Munir Al Barsh, director general of Gaza's Ministry of Health, said there are 11,000 cancer patients in the strip today who are deprived of specialist treatment and diagnostic services. Among them are 4,000 patients who urgently require treatment abroad according to referrals that doctors have issued but cannot be implemented because of Israel's blockade.
Hope among patients and their families after the reopening of Rafah was quickly extinguished. Priority for movement has largely gone to war-wounded patients rather than those suffering from chronic or life-threatening illnesses such as cancer.
In the first four days after the crossing's reopening, only 138 people were allowed to travel. Eighty of them were companions, and the rest were patients, mostly with war injuries. On Thursday, nobody was allowed in or out of Gaza through the crossing.
“Not a single cancer patient has been allowed to leave for treatment abroad,” Dr Al Barsh told The National.

For patients like Monther Abu Foul, 52, who has stomach cancer, these numbers are not statistics, they are the difference between life and death.
“I need regular treatment and chemotherapy so the cancer doesn’t spread. But since the beginning of the war, treatment hasn’t been available, and my health keeps getting worse,” he said.
Doctors gave Mr Abu Foul an urgent referral abroad months ago. When news of Rafah’s reopening spread, hope returned. “I thought maybe I could travel and save my life,” he said. “But when we saw how the crossing is operating, that hope disappeared.”
Today, he receives only basic medication at Al Shifa Hospital, the last functioning hospital in Gaza city and the north that still receives cancer patients. “It’s not real treatment,” he said. “It’s all that exists.”

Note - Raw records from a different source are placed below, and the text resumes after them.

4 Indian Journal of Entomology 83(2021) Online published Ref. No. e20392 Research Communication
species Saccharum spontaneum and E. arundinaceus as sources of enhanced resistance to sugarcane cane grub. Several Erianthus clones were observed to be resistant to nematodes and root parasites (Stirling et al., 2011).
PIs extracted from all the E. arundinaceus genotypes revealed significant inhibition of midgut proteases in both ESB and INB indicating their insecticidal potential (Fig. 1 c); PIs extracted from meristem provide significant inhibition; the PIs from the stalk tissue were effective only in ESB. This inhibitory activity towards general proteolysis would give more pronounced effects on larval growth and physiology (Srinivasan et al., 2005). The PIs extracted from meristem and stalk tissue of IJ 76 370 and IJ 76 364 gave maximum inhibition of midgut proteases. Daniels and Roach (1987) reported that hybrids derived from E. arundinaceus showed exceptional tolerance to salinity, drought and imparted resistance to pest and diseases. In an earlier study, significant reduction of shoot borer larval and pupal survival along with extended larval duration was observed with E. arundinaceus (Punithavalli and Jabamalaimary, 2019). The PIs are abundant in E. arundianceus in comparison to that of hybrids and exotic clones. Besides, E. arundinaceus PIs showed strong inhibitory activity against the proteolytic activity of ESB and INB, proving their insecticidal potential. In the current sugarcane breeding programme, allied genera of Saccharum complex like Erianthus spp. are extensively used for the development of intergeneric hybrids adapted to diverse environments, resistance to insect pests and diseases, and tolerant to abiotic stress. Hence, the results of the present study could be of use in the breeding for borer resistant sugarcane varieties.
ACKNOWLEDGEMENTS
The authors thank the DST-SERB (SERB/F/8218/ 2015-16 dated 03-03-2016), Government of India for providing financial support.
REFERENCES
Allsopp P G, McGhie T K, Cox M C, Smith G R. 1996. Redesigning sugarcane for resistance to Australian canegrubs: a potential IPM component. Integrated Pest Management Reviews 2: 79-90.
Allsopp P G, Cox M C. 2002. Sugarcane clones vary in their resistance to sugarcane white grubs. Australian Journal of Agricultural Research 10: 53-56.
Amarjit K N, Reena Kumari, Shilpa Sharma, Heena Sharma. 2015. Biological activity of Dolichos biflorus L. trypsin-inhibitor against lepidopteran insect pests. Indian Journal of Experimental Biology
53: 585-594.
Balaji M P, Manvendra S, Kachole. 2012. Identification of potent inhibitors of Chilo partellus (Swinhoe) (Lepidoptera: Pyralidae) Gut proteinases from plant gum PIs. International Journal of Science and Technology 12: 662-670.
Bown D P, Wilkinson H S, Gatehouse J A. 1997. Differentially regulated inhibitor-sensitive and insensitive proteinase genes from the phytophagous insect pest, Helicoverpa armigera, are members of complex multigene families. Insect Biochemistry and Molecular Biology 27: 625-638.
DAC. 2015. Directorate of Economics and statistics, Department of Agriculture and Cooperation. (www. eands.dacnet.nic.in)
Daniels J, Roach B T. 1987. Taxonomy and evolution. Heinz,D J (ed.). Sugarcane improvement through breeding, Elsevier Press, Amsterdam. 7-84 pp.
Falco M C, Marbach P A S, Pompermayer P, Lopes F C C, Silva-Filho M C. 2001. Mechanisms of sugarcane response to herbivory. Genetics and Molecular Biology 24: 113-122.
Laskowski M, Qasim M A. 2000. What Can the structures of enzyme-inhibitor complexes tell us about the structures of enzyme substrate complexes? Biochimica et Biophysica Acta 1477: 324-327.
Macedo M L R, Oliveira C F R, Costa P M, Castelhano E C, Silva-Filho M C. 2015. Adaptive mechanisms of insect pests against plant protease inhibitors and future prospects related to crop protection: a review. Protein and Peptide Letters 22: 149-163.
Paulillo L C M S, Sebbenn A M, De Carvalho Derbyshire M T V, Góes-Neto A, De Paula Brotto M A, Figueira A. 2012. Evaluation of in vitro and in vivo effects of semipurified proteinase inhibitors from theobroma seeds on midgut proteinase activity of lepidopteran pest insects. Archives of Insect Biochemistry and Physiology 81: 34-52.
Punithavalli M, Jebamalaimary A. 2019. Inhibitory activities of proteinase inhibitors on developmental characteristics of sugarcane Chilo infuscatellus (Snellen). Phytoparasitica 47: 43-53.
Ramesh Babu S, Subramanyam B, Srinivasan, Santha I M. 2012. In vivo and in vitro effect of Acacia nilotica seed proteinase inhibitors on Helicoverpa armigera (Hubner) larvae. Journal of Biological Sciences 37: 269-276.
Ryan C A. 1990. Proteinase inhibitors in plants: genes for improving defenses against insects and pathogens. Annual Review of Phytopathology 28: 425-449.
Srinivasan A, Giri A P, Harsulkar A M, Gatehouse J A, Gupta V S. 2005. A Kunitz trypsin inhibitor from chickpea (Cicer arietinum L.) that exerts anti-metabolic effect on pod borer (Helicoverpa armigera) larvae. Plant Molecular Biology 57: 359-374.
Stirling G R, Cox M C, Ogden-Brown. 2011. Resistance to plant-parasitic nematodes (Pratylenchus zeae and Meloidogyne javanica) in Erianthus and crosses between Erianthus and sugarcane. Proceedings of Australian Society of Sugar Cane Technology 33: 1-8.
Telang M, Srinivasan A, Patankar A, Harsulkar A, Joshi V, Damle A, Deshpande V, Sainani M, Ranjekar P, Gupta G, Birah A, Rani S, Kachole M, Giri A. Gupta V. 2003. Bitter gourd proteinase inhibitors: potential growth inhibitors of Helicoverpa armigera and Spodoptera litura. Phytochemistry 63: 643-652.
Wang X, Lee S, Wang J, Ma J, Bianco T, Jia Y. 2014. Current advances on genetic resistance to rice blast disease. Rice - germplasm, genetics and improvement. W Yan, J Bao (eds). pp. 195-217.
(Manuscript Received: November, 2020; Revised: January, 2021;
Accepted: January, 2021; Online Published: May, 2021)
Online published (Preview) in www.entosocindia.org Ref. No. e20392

Painkillers, he added, are often unavailable, making life unbearable. “Sometimes we wish for death a thousand times a day because of the pain.”
The collapse of cancer care in Gaza is not accidental. Alaa Al Sakkafi, director of Al Dameer Centre for Human Rights, said Israeli forces have systematically demolished the sector since the war began.
“The occupation destroyed cancer treatment centres and took them out of service,” he told The National.
The Gaza European Hospital’s oncology department was bombed, the Turkish-Palestinian Friendship Hospital, which was the only specialised facility for adult cancer treatment, was destroyed, and the cancer unit at Al Rantisi Children’s Hospital was also taken out of service by Israeli bombardment.
With hospitals destroyed, chemotherapy supplies wiped out and 64 per cent of life-saving cancer medications exhausted, Gaza’s cancer patients face what Dr Al Barsh describes as “the most difficult face of suffering” towards an unknown fate.
Diagnostic tools are also missing. MRI machines and mammography units are unavailable, eliminating early detection and monitoring, critical elements in cancer survival.
Human rights organisations protest that preventing patients from treatment constitutes a grave breach of international law. Mr Al Sakkafi said the deliberate deprivation of care amounts to collective punishment and contravenes the Fourth Geneva Convention and the Rome Statute of the International Criminal Court.
Despite repeated appeals from Gaza’s health authorities to international organisations, the World Health Organisation and UN bodies, the situation remains unchanged. The crossing continues to operate at minimal capacity, allowing only a small number of people to pass each day, while thousands wait.
For cancer patients, waiting is lethal.
“If the crossing does not truly open, many of us will not survive long enough to leave,” Mr Abu Foul said.